Podcast: Mona Kareem on “Mapping Exile: A Writer’s Story of Growing Up Stateless in Post-Gulf War Kuwait”
Sitting on a green couch in what is now a bedbug-infested Brooklyn apartment, I suddenly realized that my flight to meet my family for the first time in five years was actually tonight, not tomorrow; 12:30 a.m., not 12:30 p.m. I had planned to wake up early in the morning, make two cups of coffee, and pack a small bag with the few gifts I managed to buy last minute for my siblings. I thought I had more hours to sit with my heavy feeling, which I assumed to be a mix of excitement and longing, but which was rather a combination of wariness and fear, of things going wrong, of encounters no one can prepare for.

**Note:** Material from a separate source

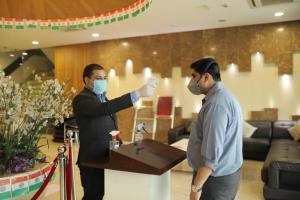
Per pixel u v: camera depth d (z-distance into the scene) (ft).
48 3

In front of the couch, there was a round coffee table, which I circled around in panic, not sure if I could make it to JFK on time, to Kiev on time, to Tbilisi on time. For months, my sister and I had saved and borrowed so we could have this one-week reunion trip in a country we knew nothing about. A few months after my arrival in the United States, the Kuwaitis had denied my application for passport renewal, subsequently making me an asylee. My family’s attempts to get U.S. visas were repeatedly denied, so we began to make different plans. We called embassies every morning, in the United States and in Kuwait. I asked, “Do you accept a U.S. refugee travel document? How long to issue a visa?” while they asked, “Do you accept a stateless travel document? How long to issue a visa?” The mutually closest country was Georgia, a place Arabs have come to discover in the past few years, this time not as conquerors, but as refugees in transit, hoping to infiltrate Europe from her eastern side.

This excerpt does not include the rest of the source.